[Information supplied]

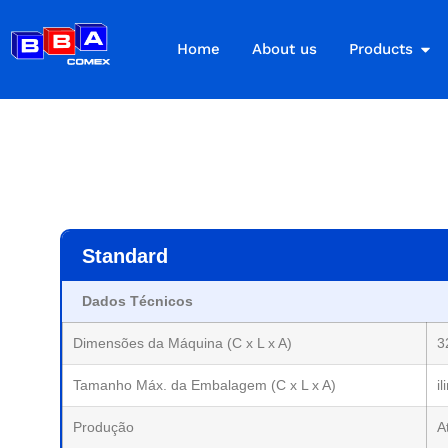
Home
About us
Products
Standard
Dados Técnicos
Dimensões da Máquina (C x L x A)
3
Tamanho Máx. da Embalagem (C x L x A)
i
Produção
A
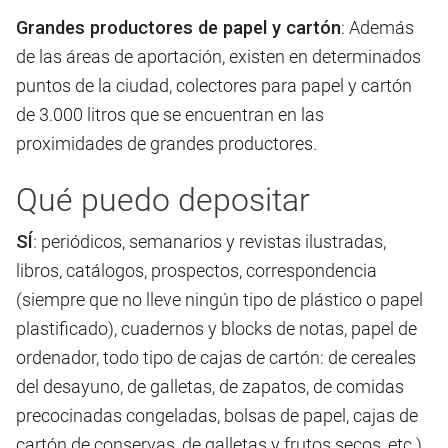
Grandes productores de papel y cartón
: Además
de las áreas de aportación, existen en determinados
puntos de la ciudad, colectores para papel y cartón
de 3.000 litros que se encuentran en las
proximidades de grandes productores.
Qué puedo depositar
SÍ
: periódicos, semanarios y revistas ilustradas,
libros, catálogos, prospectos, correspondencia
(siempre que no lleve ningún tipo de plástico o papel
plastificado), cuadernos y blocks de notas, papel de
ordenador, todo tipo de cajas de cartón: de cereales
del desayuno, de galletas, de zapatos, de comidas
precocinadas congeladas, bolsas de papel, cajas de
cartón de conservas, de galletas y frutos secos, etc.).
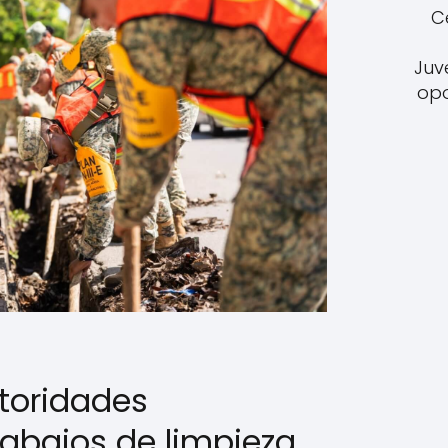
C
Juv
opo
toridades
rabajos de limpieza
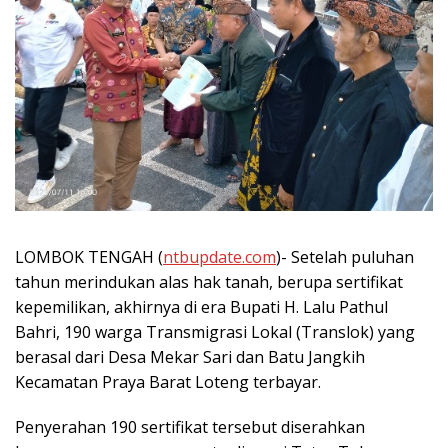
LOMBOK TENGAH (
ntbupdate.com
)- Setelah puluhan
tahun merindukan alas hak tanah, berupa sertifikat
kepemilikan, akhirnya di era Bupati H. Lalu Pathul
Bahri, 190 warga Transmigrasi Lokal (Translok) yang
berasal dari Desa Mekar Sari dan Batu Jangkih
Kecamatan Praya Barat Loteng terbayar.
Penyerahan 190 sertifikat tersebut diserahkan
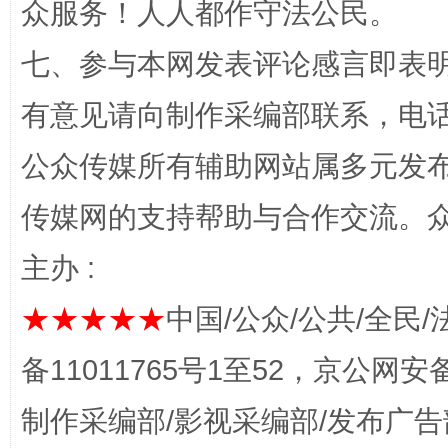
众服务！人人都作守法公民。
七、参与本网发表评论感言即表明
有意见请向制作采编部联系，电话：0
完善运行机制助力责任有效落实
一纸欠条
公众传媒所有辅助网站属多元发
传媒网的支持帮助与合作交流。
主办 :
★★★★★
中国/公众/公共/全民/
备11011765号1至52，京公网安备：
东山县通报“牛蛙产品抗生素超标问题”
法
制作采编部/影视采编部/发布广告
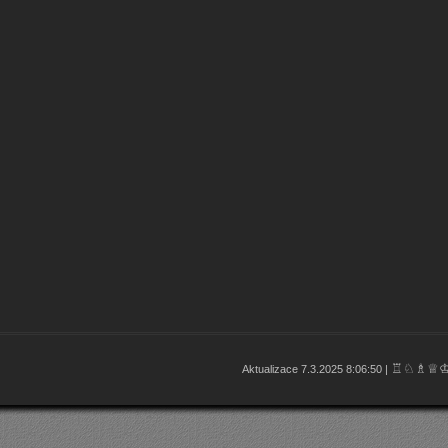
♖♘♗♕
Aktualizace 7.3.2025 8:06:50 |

[/Information supplied]

→ **Assigned task**
With the pictures omitted, give every line above again exactly.

→ **Response to this task**
Home
About us
Products
Standard
Dados Técnicos
Dimensões da Máquina (C x L x A)
3
Tamanho Máx. da Embalagem (C x L x A)
i
Produção
A
Grandes productores de papel y cartón
: Además
de las áreas de aportación, existen en determinados
puntos de la ciudad, colectores para papel y cartón
de 3.000 litros que se encuentran en las
proximidades de grandes productores.
Qué puedo depositar
SÍ
: periódicos, semanarios y revistas ilustradas,
libros, catálogos, prospectos, correspondencia
(siempre que no lleve ningún tipo de plástico o papel
plastificado), cuadernos y blocks de notas, papel de
ordenador, todo tipo de cajas de cartón: de cereales
del desayuno, de galletas, de zapatos, de comidas
precocinadas congeladas, bolsas de papel, cajas de
cartón de conservas, de galletas y frutos secos, etc.).
C
Juv
opo
toridades
rabajos de limpieza
LOMBOK TENGAH (
ntbupdate.com
)- Setelah puluhan
tahun merindukan alas hak tanah, berupa sertifikat
kepemilikan, akhirnya di era Bupati H. Lalu Pathul
Bahri, 190 warga Transmigrasi Lokal (Translok) yang
berasal dari Desa Mekar Sari dan Batu Jangkih
Kecamatan Praya Barat Loteng terbayar.
Penyerahan 190 sertifikat tersebut diserahkan
众服务！人人都作守法公民。
七、参与本网发表评论感言即表明
有意见请向制作采编部联系，电话：0
完善运行机制助力责任有效落实
一纸欠条
公众传媒所有辅助网站属多元发
传媒网的支持帮助与合作交流。
主办 :
★★★★★
中国/公众/公共/全民/
备11011765号1至52，京公网安备：
东山县通报“牛蛙产品抗生素超标问题”
法
制作采编部/影视采编部/发布广告
♖♘♗♕
Aktualizace 7.3.2025 8:06:50 |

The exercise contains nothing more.